>> Start EXTRACTED TEXT

Wetle Holte (born 4 September 1973) is a Norwegian drummer and composer known for his collaborations with Silje Neergård, Kirsti Huke, Eivind Aarset, Wibutee, Bugge Wesseltoft, Anja Garbarek, and others.

Life and career
Holte was born in Skien and is a graduate from the jazz programme at Trondheim Musikkonservatorium, where in 1996, he co-founded the jazz trio Triangle—later to become Wibutee—with Håkon Kornstad and Per Zanussi. In 1998, they released their debut album, Newborn Thing, and followed it with Eight Domestic Challenges in 2001 and Playmachine in 2004. In 2006, the trio released the Spellemannprisen-nominated album Sweet Mental.

Holte has also collaborated for over a decade with Eivind Aarset in projects like Électronique Noire and The Sonic Codex Orchestra, and he contributed to Bugge Wesseltoft's Jazzland Community in 2007.

Discography

Solo
 Hurricane featuring Kirsti Huke (2012)

>> End EXTRACTED TEXT
>> Start STORED DATA

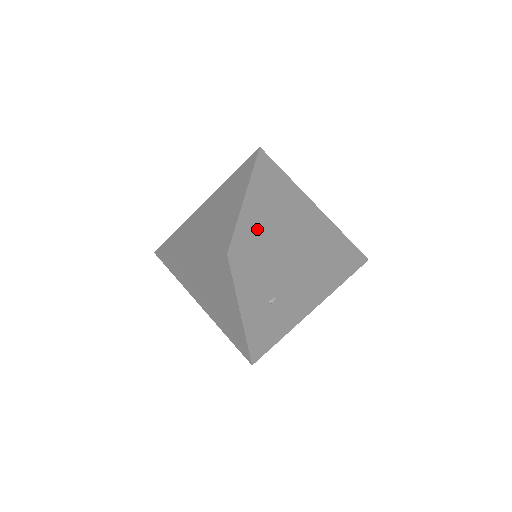
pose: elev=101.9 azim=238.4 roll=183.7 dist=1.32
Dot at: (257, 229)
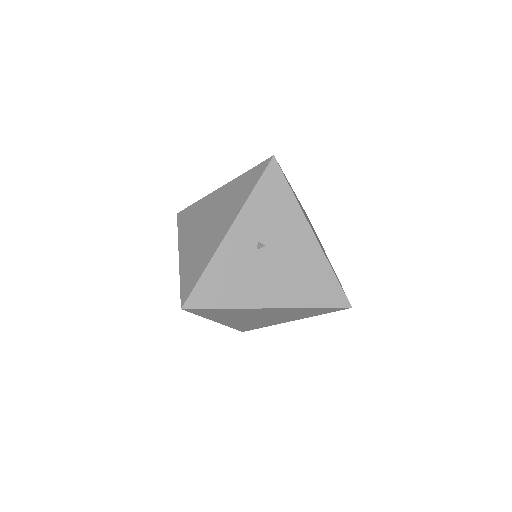
Dot at: occluded
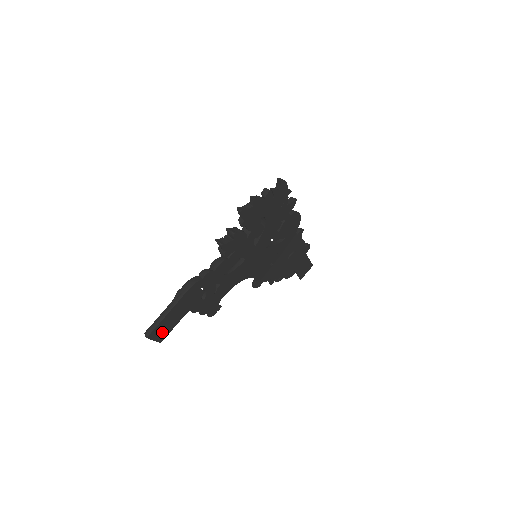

>> End STORED DATA

§ SET PROBLEM: Judge whether each statement agrees with the text about Wetle Holte, answering yes or no and quoting the words of the text that decide it: (a) Holte was born in Trondheim. (b) Holte co-founded the trio Triangle in 1996. (c) The trio released Playmachine in 2004.

§ WRITTEN SOLUTION:
(a) No: "Holte was born in Skien"
(b) Yes: "where in 1996, he co-founded the jazz trio Triangle"
(c) Yes: "Playmachine in 2004"